# Written task
In the article on the Daijō-kan below, what code of 702 consolidated the council?

# Selected extract
- Part of a series on the politics and government of Japan during the Nara and Heian periods

Daijō-kan (Council of State)
- Chancellor / Chief minister: Daijō-daijin
- Minister of the Left: Sadaijin
- Minister of the Right: Udaijin
- Minister of the Center: Naidaijin
- Major Counselor: Dainagon
- Middle Counselor: Chūnagon
- Minor Counselor: Shōnagon

Eight Ministries
- Center: Nakatsukasa-shō
- Ceremonial: Shikibu-shō
- Civil Administration: Jibu-shō
- Popular Affairs: Minbu-shō
- War: Hyōbu-shō
- Justice: Gyōbu-shō
- Treasury: Ōkura-shō
- Imperial Household: Kunai-shō

= Daijō-kan =

Former government ministry of Japan

The Daijō-kan or Dajō-kan (太政官), also known as the Great Council of State, was (i) (Daijō-kan) the highest organ of Japan's premodern Imperial government under the Ritsuryō legal system during and after the Nara period or (ii) (Dajō-kan) the highest organ of Japan's government briefly restored to power after the Meiji Restoration, which was replaced by the Cabinet. In Yamato name it is also called "Ōmatsurigoto-no-Tsukasa" (於保伊萬豆利古止乃官).

It was consolidated in the Taihō Code of 702. The Asuka Kiyomihara Code of 689 marks the initial appearance of this central administrative body composed of the three ministers—the Daijō-daijin (Chancellor), the Sadaijin (Minister of the Left) and the Udaijin (Minister of the Right).

The Imperial governing structure was headed by the Daijō-kan. This council and its subsidiary ministries handled all secular administrative affairs of the country, while the Jingi-kan or Department of Worship, oversaw all matters regarding Shintō ritual, clergy, and shrines.

This structured organization gradually lost power over the 10th and 11th centuries, as the Fujiwara clan, dominating the post of Imperial regent, began to dominate the Daijō-kan as well. It became increasingly common for the regent to hold the post of chancellor or other office simultaneously. By the 12th century, the council was essentially powerless as a separate entity, though it seems clear that the system was never formally dismantled. Over centuries, the ritsuryō state produced more and more information which was carefully archived; however, over time in the Heian period, ritsuryō institutions evolved into a political and cultural system without feedback.

# Provided data

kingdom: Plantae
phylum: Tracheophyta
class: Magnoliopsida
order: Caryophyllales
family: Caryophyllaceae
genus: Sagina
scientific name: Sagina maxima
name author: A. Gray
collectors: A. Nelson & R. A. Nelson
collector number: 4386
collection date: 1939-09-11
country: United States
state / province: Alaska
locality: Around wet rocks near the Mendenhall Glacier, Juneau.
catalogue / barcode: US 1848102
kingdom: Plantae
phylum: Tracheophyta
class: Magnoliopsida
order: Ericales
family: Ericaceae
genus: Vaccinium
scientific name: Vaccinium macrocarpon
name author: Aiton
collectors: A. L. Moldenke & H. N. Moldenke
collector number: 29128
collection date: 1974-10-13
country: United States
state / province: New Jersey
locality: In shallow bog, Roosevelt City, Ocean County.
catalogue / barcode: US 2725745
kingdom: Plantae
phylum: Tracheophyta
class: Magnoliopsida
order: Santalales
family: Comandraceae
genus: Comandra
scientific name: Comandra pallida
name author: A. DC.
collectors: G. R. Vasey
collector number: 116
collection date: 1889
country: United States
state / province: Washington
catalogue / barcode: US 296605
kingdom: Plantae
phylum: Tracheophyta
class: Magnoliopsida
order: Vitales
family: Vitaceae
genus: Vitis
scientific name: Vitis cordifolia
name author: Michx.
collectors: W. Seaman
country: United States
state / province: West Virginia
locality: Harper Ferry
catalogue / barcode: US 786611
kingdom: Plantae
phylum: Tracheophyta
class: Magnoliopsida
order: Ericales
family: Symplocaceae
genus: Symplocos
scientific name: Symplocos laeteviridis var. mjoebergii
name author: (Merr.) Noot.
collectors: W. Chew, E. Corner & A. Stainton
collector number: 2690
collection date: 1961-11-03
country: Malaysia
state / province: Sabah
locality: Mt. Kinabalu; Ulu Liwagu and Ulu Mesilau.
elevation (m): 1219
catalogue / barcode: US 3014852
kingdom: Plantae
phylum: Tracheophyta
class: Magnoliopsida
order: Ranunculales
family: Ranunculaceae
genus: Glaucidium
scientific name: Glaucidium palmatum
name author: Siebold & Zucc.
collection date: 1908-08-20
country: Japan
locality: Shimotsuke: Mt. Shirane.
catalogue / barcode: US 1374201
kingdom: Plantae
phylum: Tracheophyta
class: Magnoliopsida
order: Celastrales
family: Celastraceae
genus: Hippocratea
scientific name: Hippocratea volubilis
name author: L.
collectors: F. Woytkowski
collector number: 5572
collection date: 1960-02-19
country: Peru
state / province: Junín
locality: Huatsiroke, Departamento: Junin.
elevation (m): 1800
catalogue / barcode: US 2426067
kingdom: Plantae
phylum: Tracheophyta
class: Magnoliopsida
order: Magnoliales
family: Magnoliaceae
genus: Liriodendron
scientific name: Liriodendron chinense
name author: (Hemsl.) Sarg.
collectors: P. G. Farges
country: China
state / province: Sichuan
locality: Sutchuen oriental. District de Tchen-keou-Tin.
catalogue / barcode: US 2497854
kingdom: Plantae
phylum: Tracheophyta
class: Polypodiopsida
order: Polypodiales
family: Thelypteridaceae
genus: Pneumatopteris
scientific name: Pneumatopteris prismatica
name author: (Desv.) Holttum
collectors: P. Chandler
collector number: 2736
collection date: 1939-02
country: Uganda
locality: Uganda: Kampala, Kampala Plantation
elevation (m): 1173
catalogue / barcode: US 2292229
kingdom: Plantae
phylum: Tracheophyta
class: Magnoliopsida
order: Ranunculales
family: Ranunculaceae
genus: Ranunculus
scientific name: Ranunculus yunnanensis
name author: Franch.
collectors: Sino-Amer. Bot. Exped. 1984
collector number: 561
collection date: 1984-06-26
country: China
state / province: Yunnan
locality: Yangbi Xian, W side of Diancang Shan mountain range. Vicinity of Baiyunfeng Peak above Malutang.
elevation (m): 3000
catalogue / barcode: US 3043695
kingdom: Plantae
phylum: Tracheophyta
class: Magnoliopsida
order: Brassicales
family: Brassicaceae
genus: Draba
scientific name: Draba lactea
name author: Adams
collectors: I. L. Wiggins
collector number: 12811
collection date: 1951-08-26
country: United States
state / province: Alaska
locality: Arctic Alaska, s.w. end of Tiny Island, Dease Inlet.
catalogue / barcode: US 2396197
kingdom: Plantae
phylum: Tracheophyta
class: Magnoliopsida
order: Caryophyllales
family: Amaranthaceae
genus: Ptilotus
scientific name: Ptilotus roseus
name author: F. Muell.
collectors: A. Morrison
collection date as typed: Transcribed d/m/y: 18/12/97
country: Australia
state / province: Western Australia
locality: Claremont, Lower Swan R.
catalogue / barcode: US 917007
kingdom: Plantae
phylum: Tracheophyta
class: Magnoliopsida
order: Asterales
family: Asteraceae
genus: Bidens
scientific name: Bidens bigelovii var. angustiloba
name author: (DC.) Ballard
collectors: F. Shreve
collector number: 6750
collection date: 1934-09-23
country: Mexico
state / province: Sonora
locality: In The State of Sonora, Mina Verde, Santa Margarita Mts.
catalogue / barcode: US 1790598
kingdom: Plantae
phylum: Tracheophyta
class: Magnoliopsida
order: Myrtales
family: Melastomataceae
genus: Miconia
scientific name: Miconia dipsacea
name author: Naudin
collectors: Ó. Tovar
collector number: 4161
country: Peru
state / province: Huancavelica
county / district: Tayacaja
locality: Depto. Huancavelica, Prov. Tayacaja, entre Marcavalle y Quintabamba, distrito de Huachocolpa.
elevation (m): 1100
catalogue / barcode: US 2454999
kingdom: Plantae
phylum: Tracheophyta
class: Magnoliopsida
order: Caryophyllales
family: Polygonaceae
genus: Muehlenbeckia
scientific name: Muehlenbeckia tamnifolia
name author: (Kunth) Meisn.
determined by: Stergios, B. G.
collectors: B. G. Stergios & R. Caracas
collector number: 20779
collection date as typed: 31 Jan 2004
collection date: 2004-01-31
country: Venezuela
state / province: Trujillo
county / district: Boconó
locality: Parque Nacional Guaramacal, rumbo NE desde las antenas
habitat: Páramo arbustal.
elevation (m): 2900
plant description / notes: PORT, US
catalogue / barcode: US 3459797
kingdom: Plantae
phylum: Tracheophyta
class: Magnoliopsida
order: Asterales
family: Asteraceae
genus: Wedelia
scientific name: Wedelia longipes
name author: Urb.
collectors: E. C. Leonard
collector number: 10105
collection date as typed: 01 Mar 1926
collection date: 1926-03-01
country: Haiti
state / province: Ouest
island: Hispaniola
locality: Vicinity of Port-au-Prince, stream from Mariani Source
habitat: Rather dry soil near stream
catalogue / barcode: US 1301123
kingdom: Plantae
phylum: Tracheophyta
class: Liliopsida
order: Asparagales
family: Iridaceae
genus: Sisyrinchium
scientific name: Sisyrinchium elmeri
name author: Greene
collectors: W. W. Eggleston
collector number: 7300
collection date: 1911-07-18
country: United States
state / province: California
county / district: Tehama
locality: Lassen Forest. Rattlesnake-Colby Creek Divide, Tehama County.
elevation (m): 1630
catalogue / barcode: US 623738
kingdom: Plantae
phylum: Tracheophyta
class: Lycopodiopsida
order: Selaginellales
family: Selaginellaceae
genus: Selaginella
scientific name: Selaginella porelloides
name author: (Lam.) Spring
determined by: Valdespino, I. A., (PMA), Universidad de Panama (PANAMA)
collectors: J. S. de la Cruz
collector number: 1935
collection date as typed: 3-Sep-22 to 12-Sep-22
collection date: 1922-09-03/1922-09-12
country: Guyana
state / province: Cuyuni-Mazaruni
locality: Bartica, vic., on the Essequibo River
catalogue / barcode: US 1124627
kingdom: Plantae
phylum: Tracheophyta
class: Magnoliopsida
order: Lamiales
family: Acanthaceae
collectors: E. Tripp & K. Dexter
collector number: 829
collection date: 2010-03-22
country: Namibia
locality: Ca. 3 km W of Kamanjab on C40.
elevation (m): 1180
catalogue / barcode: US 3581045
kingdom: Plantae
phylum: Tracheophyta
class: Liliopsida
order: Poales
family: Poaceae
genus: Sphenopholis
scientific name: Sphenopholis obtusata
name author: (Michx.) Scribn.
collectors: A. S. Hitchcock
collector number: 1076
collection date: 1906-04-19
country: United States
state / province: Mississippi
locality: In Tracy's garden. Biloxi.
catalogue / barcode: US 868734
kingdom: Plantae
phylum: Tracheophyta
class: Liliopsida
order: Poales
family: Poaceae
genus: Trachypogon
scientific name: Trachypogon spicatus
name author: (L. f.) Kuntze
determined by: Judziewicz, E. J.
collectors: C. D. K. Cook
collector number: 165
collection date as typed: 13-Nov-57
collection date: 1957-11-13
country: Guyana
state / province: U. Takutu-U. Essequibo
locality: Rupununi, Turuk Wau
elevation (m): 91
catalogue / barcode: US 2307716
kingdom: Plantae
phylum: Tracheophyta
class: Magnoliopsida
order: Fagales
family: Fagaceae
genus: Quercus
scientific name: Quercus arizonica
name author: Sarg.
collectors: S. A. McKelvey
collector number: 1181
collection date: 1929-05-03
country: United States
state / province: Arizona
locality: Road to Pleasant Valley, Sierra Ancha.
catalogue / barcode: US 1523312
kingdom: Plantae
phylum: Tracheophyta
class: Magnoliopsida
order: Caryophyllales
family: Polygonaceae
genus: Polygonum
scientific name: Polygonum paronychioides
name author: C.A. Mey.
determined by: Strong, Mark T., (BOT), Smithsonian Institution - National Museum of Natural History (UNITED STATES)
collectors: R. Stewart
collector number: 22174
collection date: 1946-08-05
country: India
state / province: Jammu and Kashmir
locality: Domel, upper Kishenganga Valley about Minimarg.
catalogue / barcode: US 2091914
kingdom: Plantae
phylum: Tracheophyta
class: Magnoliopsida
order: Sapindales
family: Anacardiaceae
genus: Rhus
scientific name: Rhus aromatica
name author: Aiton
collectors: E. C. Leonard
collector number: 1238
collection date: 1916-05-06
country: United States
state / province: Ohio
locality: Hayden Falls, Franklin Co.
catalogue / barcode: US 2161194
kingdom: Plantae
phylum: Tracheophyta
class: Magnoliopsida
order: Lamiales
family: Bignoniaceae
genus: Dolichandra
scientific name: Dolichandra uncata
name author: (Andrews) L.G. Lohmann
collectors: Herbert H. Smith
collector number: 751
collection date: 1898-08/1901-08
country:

# Answer to this exercise
The Taihō Code.